REQUIRED ACTION:
Find the word "type" in the listing. Copy out each line where it occurs.

PROVIDED ENTRIES:

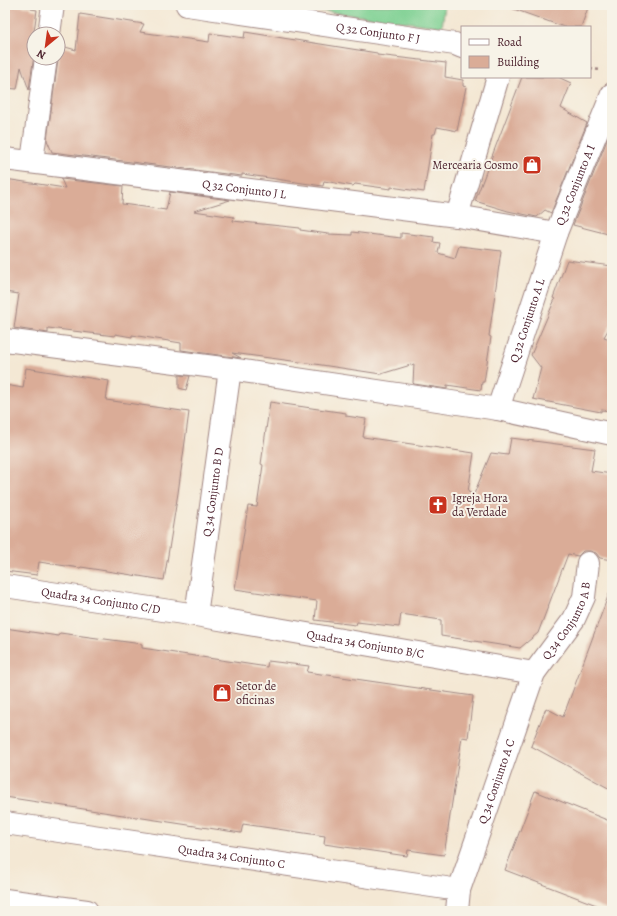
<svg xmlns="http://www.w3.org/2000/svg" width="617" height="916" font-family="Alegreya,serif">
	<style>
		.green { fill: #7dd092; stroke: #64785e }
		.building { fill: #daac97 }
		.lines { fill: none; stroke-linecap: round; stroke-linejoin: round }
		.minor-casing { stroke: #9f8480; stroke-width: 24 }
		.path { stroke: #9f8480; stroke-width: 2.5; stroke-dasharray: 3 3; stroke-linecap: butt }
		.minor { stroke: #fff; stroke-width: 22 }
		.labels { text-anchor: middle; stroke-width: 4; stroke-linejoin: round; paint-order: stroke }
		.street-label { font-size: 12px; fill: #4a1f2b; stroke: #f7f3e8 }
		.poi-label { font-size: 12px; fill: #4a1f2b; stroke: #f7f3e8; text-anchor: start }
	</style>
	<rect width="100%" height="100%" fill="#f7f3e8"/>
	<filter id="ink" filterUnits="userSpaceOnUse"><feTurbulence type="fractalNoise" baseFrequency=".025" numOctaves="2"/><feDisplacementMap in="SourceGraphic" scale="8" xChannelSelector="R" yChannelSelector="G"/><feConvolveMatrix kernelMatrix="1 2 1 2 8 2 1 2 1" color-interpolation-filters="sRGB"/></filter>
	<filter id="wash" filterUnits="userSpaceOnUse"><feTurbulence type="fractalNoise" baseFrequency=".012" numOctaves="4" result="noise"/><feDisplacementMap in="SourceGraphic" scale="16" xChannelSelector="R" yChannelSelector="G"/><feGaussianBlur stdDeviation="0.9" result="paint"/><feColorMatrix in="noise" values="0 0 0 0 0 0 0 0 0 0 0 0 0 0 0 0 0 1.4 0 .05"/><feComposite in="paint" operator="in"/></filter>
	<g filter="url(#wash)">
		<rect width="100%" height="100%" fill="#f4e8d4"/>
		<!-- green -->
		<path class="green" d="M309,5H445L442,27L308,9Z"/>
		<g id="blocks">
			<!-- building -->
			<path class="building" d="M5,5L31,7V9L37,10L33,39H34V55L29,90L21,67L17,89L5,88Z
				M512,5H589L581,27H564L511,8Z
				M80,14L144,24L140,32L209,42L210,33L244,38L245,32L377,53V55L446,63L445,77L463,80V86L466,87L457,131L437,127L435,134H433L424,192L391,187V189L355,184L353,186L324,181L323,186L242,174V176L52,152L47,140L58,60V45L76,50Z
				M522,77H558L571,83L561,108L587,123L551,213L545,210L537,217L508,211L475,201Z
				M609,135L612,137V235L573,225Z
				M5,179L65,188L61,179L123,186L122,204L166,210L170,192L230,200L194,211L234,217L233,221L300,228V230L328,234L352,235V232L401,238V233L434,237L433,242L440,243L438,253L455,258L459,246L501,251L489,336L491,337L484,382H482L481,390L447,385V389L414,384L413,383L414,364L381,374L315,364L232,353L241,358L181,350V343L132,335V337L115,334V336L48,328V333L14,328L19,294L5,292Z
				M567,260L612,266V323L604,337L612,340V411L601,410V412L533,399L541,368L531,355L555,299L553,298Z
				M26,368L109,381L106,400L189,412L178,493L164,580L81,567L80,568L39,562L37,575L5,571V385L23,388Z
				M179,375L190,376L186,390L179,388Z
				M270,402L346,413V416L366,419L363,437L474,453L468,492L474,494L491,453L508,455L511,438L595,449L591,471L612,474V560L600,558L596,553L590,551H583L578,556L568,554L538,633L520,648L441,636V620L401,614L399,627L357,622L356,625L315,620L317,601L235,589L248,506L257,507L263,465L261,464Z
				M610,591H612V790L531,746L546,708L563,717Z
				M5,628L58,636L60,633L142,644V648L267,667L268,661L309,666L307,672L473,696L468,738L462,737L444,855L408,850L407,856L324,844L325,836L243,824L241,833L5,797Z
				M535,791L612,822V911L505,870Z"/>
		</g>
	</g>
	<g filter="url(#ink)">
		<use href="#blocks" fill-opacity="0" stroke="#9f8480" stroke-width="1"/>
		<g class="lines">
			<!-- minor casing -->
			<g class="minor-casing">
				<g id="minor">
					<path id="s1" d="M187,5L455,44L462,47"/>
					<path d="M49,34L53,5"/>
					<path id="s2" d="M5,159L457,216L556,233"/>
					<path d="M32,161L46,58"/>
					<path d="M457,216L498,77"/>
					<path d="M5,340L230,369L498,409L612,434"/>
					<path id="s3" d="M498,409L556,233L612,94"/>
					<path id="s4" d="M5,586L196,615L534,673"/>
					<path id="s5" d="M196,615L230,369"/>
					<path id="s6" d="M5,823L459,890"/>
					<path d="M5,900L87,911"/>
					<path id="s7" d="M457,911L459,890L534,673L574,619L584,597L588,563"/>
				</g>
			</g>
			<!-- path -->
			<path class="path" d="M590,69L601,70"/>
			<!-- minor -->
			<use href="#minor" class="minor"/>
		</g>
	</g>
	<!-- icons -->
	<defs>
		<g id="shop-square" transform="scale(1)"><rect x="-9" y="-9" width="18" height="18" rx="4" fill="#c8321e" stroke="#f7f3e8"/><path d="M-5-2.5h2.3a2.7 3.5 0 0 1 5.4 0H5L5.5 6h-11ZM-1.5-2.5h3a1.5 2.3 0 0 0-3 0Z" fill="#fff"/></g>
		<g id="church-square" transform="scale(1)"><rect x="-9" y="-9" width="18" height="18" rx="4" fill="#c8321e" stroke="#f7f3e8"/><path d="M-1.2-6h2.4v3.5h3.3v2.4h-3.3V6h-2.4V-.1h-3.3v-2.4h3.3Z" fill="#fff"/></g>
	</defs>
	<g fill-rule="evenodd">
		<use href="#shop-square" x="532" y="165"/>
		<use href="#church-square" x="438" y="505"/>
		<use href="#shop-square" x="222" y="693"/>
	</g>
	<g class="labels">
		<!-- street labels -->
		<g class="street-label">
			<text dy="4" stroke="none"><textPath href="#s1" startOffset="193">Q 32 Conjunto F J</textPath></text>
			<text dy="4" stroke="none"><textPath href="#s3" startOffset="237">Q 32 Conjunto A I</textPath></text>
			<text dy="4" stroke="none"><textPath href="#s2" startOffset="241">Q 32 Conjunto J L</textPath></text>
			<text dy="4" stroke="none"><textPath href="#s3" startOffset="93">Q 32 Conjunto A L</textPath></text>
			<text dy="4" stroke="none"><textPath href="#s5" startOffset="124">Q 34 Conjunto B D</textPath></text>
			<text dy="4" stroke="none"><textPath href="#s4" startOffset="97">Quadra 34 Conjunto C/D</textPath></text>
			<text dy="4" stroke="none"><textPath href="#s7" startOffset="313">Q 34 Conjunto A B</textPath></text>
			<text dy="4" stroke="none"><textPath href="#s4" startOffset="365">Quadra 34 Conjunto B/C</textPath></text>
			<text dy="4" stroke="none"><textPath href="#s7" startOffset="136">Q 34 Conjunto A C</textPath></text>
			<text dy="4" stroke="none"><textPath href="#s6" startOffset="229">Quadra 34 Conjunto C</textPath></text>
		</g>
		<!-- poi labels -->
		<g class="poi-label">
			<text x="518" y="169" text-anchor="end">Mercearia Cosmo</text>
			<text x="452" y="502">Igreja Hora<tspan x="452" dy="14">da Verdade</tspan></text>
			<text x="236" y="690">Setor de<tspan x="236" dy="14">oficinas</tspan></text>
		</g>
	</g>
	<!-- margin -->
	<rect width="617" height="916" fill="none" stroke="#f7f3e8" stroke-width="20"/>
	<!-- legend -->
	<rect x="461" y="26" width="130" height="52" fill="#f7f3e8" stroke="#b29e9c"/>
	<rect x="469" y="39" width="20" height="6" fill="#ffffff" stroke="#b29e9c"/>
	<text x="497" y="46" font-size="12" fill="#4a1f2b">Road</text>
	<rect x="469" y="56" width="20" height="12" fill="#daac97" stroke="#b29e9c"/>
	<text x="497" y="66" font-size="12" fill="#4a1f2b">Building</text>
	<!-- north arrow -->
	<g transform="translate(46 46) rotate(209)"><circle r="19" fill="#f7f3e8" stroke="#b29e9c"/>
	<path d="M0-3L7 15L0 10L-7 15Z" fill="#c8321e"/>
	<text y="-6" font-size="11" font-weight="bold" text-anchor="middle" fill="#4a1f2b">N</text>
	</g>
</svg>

OUTPUT FOR THIS EXERCISE:
	<filter id="ink" filterUnits="userSpaceOnUse"><feTurbulence type="fractalNoise" baseFrequency=".025" numOctaves="2"/><feDisplacementMap in="SourceGraphic" scale="8" xChannelSelector="R" yChannelSelector="G"/><feConvolveMatrix kernelMatrix="1 2 1 2 8 2 1 2 1" color-interpolation-filters="sRGB"/></filter>
	<filter id="wash" filterUnits="userSpaceOnUse"><feTurbulence type="fractalNoise" baseFrequency=".012" numOctaves="4" result="noise"/><feDisplacementMap in="SourceGraphic" scale="16" xChannelSelector="R" yChannelSelector="G"/><feGaussianBlur stdDeviation="0.9" result="paint"/><feColorMatrix in="noise" values="0 0 0 0 0 0 0 0 0 0 0 0 0 0 0 0 0 1.4 0 .05"/><feComposite in="paint" operator="in"/></filter>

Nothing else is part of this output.